Network-based visualization is great to visualize rules however, it becomes congested as the number of rules increases. Let us select 10 rules having high confidence value.
topNrules <- head(rules$allrules, n = 10, by = "confidence")
plot(topNrules, method = "graph", engine = "htmlwidget")
The first rule has a lift of 6.5, indicating that the two products are not independent. The rule has the support of 2.5% and confidence of 95.6%. We recommend that the retailer uses these two products in the cross-selling campaign because of the high probability that a customer picking up Jumbo storage bag skulls and Lunch bag red retrospost will also pick up Jumbo bag red retrospot.

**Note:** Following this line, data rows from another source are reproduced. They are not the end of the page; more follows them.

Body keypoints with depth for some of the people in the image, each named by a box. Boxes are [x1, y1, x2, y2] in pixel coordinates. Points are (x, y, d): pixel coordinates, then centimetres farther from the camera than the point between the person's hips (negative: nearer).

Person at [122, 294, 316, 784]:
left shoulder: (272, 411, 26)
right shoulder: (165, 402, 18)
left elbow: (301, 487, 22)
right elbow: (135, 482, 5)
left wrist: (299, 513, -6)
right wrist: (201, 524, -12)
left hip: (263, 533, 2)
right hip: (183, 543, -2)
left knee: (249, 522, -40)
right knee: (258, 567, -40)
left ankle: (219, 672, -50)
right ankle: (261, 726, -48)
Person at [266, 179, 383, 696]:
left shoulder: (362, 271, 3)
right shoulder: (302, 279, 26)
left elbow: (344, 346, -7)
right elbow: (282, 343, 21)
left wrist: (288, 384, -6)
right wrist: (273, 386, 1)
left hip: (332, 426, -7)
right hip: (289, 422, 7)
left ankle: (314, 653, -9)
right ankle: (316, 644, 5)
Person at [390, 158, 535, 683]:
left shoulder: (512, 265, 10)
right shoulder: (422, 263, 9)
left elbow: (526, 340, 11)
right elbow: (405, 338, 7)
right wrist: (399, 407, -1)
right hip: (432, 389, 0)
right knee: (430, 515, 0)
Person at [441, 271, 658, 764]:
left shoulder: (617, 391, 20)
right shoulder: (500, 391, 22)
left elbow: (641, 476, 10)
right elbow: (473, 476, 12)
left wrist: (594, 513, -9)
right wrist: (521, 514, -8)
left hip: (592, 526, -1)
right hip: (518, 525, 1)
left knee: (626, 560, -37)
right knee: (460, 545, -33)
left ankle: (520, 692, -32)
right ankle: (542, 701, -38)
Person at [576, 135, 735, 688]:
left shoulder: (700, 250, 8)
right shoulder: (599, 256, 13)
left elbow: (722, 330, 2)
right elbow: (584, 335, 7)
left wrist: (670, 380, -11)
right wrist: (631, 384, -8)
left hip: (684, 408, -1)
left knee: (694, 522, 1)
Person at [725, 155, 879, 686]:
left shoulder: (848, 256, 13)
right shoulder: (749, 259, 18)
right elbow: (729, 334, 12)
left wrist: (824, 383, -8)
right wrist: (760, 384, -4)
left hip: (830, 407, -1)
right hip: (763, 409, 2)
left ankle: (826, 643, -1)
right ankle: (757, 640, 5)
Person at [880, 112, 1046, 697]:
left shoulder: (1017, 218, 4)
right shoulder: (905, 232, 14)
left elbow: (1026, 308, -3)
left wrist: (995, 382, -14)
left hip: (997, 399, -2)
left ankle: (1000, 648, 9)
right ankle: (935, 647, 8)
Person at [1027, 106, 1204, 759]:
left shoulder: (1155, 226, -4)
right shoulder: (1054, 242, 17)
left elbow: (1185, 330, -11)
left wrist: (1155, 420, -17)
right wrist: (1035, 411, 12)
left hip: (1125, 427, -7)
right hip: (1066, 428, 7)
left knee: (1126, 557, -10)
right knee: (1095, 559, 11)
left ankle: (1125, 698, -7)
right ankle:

Let us explain two other interest measures - leverage and conviction
Leverage: It is a similar notion as lift however, instead of using a ratio, leverage uses the difference. It measures the difference in the probability of A and B appearing together in the dataset compared to what would have been expected if the A and B were statistically independent. In the case above the retailer can expect 2.1 times more sales by selling Jumbo storage bag skulls, Lunch bag red retrospot and the Jumbo bag red retrospot.
Conviction: It gives the direction of the rule. Unlike lift, this measure is sensitive to the direction of the rule. For the rule above convictions hints that targeting customers of Jumbo storage bag skulls, Lunch bag red retrospot to cross-sell Jumbo bag red retrospot will yield more sales rather than another way round.
Thus using measures like lift, leverage, conviction along with support and confidence we have provided all the empirical information to our marketing manager to design his cross-selling campaign. We also recommended the top 10 rules based on confidence. For a more intuitive visualization of the rules and to know what items can go together in a cross-selling campaign we made a network visualization of the rules. Based on the network we also recommend cross-selling Jumbo bag red retrospot as it bought by many customers. Using this information and other factors, the manager can now design his cross-selling campaigns.